Task item = All lines from the one containing "Page size: 1241x1754." to the end of the entries below must be output exactly, and no other lines.

··· Task data ···

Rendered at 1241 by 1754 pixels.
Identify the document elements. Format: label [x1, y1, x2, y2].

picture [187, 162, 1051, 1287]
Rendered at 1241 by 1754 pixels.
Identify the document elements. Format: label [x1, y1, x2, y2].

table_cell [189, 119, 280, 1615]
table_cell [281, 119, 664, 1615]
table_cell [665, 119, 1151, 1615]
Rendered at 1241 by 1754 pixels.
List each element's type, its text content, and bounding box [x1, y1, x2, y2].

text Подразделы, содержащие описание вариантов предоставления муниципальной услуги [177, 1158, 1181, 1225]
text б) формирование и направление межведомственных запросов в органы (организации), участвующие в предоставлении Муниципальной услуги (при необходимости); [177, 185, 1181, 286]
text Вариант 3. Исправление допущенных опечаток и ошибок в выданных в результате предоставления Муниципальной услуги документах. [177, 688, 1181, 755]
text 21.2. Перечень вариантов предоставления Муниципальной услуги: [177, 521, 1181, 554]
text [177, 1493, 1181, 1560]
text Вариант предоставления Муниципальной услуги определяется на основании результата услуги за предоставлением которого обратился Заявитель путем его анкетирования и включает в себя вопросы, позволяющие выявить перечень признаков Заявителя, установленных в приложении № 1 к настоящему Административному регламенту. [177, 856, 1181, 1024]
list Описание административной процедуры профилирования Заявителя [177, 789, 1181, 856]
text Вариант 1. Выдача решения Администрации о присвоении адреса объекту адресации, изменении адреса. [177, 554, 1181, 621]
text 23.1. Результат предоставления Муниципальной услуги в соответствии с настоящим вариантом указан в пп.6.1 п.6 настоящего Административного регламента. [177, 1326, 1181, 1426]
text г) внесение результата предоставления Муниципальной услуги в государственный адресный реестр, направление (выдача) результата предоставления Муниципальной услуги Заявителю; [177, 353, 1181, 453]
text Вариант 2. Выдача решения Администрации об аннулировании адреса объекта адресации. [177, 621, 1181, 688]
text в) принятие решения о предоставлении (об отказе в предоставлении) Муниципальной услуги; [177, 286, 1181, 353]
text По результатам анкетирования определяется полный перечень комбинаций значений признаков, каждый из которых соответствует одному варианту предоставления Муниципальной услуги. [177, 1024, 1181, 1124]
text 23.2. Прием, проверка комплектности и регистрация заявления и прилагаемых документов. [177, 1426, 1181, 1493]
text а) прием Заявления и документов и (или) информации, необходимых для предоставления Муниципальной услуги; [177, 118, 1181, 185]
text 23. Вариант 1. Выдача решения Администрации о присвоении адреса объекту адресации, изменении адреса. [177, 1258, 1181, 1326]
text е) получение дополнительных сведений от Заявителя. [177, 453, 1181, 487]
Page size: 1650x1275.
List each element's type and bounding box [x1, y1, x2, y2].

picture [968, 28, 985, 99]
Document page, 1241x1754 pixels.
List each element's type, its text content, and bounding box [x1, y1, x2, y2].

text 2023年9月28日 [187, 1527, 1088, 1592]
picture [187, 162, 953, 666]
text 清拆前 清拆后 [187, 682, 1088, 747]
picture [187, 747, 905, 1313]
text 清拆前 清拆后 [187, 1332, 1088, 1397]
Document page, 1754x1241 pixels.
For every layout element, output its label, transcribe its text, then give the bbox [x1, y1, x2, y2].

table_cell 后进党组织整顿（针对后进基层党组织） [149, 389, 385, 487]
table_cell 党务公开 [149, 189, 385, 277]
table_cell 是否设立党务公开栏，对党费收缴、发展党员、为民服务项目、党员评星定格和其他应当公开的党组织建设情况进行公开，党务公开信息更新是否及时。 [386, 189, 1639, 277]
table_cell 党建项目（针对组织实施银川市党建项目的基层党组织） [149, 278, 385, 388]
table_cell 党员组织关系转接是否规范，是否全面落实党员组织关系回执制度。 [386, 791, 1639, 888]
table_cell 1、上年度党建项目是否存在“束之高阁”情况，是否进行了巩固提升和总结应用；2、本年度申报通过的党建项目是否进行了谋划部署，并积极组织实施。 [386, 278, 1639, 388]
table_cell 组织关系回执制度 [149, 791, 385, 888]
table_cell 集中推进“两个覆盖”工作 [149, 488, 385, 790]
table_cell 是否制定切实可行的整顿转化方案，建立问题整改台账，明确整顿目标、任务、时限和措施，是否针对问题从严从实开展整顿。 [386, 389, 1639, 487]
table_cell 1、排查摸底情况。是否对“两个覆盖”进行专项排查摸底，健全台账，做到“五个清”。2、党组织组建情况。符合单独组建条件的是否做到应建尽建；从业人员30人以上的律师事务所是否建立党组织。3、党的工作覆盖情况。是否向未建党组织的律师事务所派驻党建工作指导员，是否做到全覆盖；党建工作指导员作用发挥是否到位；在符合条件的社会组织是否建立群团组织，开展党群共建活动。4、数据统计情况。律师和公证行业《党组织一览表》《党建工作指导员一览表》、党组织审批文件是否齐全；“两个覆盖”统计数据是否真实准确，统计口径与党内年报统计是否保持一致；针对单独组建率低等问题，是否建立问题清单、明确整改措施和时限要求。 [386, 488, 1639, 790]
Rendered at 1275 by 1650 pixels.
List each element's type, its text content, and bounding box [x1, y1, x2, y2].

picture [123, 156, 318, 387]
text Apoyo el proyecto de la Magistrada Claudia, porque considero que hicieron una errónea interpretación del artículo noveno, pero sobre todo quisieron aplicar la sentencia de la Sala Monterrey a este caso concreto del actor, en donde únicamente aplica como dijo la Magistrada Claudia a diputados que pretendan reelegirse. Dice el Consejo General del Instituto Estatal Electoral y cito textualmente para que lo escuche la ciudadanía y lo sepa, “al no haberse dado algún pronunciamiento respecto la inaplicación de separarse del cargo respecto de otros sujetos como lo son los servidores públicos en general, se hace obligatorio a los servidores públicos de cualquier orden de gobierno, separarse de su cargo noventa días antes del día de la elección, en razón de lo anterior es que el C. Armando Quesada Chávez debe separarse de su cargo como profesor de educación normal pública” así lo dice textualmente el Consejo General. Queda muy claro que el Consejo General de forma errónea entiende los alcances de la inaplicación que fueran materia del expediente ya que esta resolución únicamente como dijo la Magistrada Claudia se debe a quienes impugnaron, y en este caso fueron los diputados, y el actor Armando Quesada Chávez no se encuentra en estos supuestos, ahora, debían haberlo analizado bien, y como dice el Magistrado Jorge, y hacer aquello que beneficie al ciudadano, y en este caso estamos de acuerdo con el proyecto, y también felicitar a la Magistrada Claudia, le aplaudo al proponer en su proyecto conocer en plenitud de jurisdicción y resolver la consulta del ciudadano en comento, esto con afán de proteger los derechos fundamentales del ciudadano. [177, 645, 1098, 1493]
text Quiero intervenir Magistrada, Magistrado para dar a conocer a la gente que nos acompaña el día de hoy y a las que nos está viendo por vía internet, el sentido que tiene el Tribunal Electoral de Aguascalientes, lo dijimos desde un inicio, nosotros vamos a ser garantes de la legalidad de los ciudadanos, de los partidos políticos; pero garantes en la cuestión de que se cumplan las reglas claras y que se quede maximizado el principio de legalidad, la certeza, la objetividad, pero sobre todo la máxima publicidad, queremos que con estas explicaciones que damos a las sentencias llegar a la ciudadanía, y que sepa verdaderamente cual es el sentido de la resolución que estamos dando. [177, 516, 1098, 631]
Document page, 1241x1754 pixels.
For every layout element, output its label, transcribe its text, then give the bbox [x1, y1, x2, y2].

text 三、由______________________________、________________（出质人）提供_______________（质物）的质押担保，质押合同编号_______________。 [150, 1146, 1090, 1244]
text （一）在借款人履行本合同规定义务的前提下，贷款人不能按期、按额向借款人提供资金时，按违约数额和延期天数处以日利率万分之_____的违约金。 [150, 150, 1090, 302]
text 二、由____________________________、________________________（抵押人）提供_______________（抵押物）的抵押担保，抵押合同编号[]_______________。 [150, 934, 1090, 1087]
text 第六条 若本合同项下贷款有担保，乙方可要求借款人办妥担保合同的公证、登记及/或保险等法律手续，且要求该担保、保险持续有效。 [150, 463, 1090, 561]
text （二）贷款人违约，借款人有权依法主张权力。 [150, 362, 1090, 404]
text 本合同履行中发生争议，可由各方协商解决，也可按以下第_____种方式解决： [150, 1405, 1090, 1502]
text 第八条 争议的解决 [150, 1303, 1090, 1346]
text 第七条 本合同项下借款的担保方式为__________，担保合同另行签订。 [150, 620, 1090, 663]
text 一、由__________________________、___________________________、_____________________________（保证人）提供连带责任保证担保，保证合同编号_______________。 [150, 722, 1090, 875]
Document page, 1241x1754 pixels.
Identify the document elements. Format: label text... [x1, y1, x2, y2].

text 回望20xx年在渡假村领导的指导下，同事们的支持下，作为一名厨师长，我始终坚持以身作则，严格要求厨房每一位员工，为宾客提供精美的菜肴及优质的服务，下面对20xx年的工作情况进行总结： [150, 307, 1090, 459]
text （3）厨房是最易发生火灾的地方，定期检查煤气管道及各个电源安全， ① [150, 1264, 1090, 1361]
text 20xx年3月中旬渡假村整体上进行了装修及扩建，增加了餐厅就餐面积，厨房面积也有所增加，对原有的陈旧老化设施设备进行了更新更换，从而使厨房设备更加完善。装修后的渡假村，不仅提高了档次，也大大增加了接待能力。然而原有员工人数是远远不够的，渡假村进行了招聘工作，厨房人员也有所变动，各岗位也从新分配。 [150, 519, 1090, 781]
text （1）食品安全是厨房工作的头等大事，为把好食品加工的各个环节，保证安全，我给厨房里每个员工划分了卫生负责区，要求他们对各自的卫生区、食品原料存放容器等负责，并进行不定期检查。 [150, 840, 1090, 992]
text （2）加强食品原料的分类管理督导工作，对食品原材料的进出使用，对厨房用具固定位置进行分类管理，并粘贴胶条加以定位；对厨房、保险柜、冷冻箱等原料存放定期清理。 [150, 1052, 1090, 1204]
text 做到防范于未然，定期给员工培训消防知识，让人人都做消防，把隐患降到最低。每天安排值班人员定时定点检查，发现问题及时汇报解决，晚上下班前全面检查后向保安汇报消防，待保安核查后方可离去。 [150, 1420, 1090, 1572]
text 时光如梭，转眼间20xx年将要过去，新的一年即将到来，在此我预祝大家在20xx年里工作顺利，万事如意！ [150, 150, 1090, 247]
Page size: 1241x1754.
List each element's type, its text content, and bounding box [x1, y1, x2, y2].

···

Exercise response =
Page size: 1241x1754.
List each element's type, its text content, and bounding box [x1, y1, x2, y2].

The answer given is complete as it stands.